The Chairman of the Federal Reserve Bank, Jerome Powell, participated in a panel discussion alongside the heads of the Bank of England (BoE), European Central Bank (ECB), and Bank of Japan (BoJ). Despite the interviewer’s best efforts, the panel did not reveal much new information. Powell explained the rationale behind the last Federal Open Market Committee (FOMC) meeting, where a majority of Fed officials favoured a median Fed funds rate of 5.6%. Although the pace of rate hikes has slowed, Powell did not rule out consecutive rate hikes in the future.
Powell acknowledged the tight labour market and noted that the softening in the labour market had been slower than expected. He emphasised that policy is currently restrictive, but further tightening is expected until it is deemed sufficiently restrictive to bring inflation down to the target of 2%. The remarks led to a rise in the US Dollar and the S&P 500 initially, but markets subsequently retraced a significant portion of those gains.
ECB President Christine Lagarde admitted that there is still progress to be made and suggested the possibility of another rate hike in July, depending on baseline projections. Lagarde acknowledged the unimpressive economic data in Europe and referred to the stagnation of economic growth, particularly in the manufacturing sector. The EUR/USD fell during the panel discussion but partially retraced its initial move.

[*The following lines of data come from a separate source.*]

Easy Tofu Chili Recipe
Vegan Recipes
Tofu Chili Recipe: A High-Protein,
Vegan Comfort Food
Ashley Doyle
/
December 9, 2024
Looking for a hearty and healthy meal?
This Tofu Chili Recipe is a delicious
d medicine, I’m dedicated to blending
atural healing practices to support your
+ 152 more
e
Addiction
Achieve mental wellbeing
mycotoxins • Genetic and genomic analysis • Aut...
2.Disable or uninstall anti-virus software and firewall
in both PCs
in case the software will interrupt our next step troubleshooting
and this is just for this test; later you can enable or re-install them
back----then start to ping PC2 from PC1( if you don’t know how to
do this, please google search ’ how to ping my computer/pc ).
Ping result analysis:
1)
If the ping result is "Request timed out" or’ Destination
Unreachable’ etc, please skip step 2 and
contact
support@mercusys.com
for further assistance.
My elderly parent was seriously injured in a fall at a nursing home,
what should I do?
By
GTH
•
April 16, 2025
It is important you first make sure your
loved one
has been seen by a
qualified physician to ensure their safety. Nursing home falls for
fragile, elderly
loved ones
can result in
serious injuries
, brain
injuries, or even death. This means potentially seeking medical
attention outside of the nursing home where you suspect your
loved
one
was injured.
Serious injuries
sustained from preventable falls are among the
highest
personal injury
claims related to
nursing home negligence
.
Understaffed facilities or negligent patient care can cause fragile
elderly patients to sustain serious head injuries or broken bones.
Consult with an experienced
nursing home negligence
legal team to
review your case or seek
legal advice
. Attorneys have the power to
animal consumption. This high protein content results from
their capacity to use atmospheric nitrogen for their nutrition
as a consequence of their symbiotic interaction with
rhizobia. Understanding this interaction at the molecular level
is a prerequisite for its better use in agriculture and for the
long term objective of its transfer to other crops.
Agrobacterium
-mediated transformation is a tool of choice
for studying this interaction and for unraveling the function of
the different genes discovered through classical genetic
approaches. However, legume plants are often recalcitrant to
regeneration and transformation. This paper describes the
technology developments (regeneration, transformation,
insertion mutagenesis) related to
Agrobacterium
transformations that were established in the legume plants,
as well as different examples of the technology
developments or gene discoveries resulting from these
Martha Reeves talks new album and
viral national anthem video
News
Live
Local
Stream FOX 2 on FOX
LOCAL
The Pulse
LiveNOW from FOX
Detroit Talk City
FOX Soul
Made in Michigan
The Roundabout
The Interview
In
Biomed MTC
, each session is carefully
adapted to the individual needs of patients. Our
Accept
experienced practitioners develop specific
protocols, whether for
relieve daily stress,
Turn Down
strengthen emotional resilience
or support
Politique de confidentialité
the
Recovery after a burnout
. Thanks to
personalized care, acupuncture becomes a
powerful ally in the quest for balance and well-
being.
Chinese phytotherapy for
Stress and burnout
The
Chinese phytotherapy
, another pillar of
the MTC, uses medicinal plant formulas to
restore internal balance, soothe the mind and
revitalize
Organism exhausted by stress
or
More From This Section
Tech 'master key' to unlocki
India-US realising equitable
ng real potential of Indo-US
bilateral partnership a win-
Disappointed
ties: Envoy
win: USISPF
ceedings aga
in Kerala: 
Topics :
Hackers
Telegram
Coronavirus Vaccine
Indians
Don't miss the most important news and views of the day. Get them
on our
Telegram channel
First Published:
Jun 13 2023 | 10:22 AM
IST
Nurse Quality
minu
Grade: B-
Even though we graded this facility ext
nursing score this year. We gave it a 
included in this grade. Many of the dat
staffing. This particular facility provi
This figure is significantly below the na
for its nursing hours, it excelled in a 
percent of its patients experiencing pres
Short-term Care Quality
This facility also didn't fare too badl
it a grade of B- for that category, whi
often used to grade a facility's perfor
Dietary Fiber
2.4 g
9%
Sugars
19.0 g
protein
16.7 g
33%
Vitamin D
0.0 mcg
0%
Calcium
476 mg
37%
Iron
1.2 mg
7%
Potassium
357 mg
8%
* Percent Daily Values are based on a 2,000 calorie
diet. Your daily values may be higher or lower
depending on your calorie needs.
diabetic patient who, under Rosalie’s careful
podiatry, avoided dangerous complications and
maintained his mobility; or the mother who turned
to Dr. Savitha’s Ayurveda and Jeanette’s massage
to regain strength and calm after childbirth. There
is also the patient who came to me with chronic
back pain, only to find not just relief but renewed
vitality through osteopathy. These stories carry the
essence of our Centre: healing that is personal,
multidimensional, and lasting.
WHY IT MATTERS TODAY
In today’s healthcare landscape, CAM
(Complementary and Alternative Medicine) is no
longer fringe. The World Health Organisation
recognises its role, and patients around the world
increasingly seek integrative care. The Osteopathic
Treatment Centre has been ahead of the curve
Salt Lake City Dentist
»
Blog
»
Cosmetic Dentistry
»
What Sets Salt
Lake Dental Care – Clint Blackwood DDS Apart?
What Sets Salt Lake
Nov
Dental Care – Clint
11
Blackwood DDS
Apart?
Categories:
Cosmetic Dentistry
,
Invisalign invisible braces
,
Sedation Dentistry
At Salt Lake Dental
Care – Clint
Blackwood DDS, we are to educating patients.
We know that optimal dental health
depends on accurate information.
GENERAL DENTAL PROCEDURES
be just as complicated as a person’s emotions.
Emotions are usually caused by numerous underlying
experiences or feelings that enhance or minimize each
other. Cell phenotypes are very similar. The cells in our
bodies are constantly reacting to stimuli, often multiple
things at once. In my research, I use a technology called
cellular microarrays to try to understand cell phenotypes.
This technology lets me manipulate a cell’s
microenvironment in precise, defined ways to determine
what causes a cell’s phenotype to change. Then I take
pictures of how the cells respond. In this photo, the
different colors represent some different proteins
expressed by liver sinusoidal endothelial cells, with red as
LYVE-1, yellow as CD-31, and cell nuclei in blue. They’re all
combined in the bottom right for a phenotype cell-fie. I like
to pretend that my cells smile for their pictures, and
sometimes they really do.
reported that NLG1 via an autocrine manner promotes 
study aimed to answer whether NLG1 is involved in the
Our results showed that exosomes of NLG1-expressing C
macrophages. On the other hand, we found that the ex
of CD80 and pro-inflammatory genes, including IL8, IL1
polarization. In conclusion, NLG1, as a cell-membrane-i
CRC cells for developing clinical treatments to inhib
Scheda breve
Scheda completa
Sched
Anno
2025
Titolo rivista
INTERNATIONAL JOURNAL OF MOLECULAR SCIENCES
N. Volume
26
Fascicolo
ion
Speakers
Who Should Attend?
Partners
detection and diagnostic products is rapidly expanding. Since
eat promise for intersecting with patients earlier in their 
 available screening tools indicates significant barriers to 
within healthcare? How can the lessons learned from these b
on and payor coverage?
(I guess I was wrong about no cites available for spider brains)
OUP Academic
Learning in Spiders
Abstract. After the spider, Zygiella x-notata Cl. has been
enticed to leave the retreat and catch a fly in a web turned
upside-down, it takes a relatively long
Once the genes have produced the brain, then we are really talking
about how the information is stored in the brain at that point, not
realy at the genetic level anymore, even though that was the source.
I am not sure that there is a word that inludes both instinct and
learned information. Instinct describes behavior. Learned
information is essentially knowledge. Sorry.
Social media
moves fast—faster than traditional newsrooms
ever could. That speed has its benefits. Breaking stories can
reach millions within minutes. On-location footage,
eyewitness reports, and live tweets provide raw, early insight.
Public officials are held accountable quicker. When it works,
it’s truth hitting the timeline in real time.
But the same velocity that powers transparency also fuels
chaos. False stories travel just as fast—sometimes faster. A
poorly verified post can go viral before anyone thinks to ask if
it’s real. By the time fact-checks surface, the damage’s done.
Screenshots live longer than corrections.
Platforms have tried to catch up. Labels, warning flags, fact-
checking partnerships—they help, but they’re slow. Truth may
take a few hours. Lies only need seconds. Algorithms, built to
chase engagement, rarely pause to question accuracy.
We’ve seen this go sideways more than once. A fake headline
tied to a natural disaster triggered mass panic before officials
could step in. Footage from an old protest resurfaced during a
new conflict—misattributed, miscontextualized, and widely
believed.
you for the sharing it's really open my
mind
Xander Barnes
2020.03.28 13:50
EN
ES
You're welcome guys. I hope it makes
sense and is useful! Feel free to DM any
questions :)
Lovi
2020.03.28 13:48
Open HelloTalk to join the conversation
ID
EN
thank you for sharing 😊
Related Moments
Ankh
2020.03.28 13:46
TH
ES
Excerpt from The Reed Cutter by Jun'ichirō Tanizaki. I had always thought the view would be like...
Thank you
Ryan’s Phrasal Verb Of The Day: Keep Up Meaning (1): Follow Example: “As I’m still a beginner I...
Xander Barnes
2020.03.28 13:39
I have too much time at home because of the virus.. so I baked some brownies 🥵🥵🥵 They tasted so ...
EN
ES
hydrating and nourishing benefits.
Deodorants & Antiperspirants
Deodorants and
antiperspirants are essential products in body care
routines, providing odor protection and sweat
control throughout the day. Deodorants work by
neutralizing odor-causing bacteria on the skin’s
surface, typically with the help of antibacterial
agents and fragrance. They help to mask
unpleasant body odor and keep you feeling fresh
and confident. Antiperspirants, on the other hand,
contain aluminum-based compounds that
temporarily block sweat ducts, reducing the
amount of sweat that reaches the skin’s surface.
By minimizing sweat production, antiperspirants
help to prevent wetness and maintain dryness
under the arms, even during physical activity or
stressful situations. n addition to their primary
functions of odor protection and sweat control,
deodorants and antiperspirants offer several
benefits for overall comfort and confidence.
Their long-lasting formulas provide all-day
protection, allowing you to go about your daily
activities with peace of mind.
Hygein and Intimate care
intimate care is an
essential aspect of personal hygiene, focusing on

Bank of England Governor Andrew Bailey explained the committee’s decision to implement a surprising 50 basis points hike, citing persistent inflation in both core and headline measures. The UK has faced challenges in controlling inflation compared to the European Union and the United States, attributed to labour market dynamics. The UK labour force has not fully recovered to pre-pandemic levels, leading to labour supply shortages and supporting wage increases. The pound weakened before the panel discussion but regained some lost ground afterward.
The Bank of Japan Governor, Haruhiko Kuroda, stood out among the panelists due to the Bank’s long-standing ultra-easy monetary policy. However, Kuroda mentioned the possibility of a policy change if medium-term inflation forecasts indicate rising price pressures. Key economic data to watch for this week includes German and EU inflation data for June, final Q1 GDP figures for the US and UK, Chinese manufacturing data, and core PCE.